Testo dell'esercizio:
Per denunciare quanto l’uomo sia in grado di stravolgere il mondo in nome della civiltà industriale, arriva a Bologna una mostra fotografica multimediale eccezionale. Si intitola Anthropocene e fino al 22 settembre sarà visitabile allo spazio Mast (Manifattura di arti, sperimentazioni e tecnologia; ingresso gratuito dal giovedì alla domenica).

La firmano Edward Burtynsky, Jennifer Baichwal e Nicholas De Pencer in collaborazione con il curatore Urs Stahel.

Un lavoro durato 5 anni, dove la ricerca si incrocia poi con la tecnica visiva che fa uso anche dell’App Avara (scaricabile gratuitamente sul proprio cellulare), realtà aumentata e virtuale (il museo mette a disposizione anche dei tablet che immergono all’interno delle installazioni il visitatore).

Ed è come immergersi in miniere a cielo aperto, foreste annientate, città fuori controllo: guardare e sprofondare in quello che il mondo tollera potrebbe riuscire a scuotere i negazionisti. E riflettere su quale nome in definitiva dare alla nostra era: olocene o antropocene? Il dibattito è aperto.

Quello che l’industria ha fatto e sta facendo nei confronti del nostro Pianeta. Per denunciare quanto l’uomo sia in grado di stravolgere il mondo in nome della civiltà industriale. Anthropocene si sviluppa in 4 sezioni del Mast. 35 fotografie di grande formato. Immagini di ciò che rimane di produzioni indelebili.

Molte gigantografie mostrano immagini riprese dall’alto con tecnologie mai viste fino a ora. Come a dire che la nostra visione a un metro e mezzo dai nostri piedi non è sufficiente. D’alto il disastro è più evidente e nessuno può nasconderlo.

È responsabilità industriale, è responsabilità nostra. Che in silenzio tolleriamo l’unico aspetto che non dovrebbe essere affatto tollerato: l’inquinamento. Come nella zona russa dove si estrae il palladio. O le miniere di litio dai colori fosforescenti.

O in Germania dove in Renania si cerca senza sosta ancora il carbone utilizzando mostri meccanici, tra i macchinari più grandi che l’uomo abbia mai saputo inventare: sono profughi quelli che devono lasciare i villaggi vicino alle miniere perché le loro case sprofondano?

Anthropocene dà visibilità ai marcatori dell’inquinamento: terraforming, disboscamento, bioturbazione (i tunnel scavati dall’uomo ovunque), piantagioni (c’è anche quella di olio di palma).

E le città, come quella di Lagos dove sono previsti milioni di abitanti che andranno ad aggiungersi ai 20 milioni che già sopravvivono in questa megametropoli. Discariche, accatastamenti, deforestazione. Gli oceani che nascondono trasformazioni maligne già in atto.

Ma ci sono anche momenti di speranza, dicono i tre performer. Poi ognuno reagisca come vuole, come può. L’esposizione è completata da un film “Anthropocene: The Human Epoch“.

C’è anche l’Italia in mostra con le cave di marmo di Carrara. La montagna sventrata. Per diritto dell’uomo. Lo stesso diritto che spinge i bracconieri a uccidere gli elefanti per collezionare l’avorio. Il rogo delle zanne deciso dal Governo kenyano nel 2016 è impressionante. Le fiamme ricordano quelle che si sono sprigionate a Notre Dame. Le emozioni sono le stesse.

Attività da svolgere:
1. Trascrivi dal testo sulla mostra Anthropocene il brano che si apre con le parole contenenti "Un lavoro durato" e si chiude con "installazioni il visitatore).".
2. Secondo il testo sulla mostra Anthropocene, fino a quale data si può visitare la mostra?
3. Elenca i marcatori dell'inquinamento a cui, secondo il testo sulla mostra Anthropocene, la mostra dà visibilità.

Estratti dei dati:
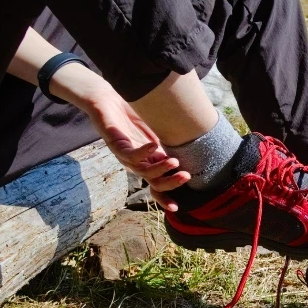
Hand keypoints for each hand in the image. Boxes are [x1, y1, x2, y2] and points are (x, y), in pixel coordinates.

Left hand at [82, 85, 189, 211]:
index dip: (165, 198)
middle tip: (186, 177)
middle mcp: (139, 163)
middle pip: (154, 183)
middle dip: (171, 183)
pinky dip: (143, 152)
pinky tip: (154, 145)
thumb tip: (199, 147)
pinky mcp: (116, 145)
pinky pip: (130, 154)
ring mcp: (127, 156)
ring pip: (144, 171)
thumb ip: (173, 142)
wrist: (108, 99)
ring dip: (161, 169)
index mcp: (150, 162)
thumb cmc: (136, 114)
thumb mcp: (160, 131)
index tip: (177, 208)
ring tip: (175, 162)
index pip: (158, 186)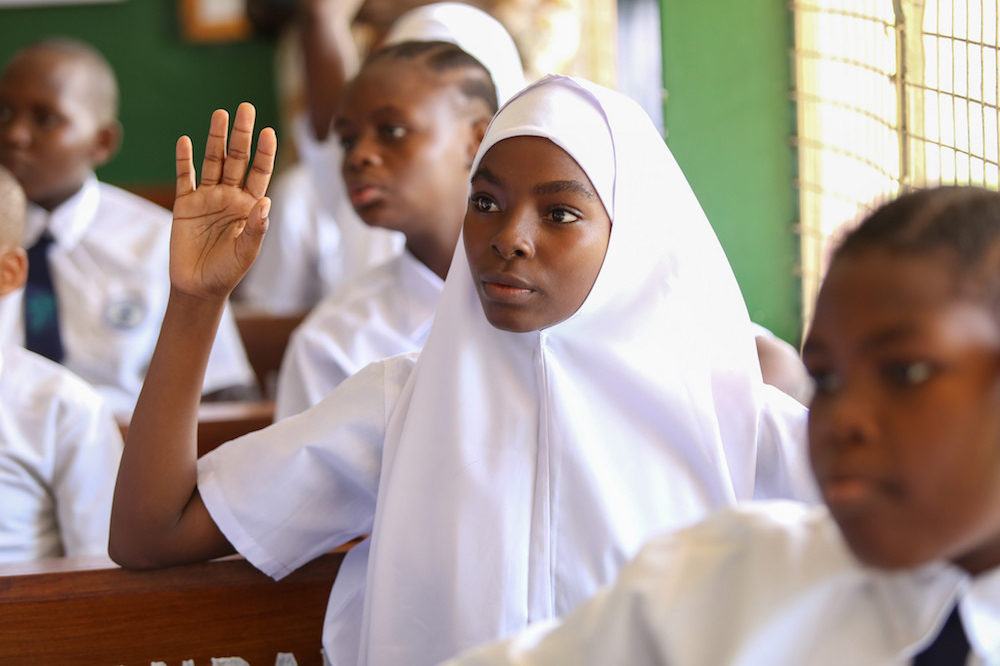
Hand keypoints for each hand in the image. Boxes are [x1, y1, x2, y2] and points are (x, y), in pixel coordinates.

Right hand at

Soluzioni:
1.
Un lavoro durato 5 anni, dove la ricerca si incrocia poi con la tecnica visiva che fa uso anche dell’App Avara (scaricabile gratuitamente sul proprio cellulare), realtà aumentata e virtuale (il museo mette a disposizione anche dei tablet che immergono all’interno delle installazioni il visitatore).

2. Fino al 22 settembre.

3.
- terraforming
- disboscamento
- bioturbazione
- piantagioni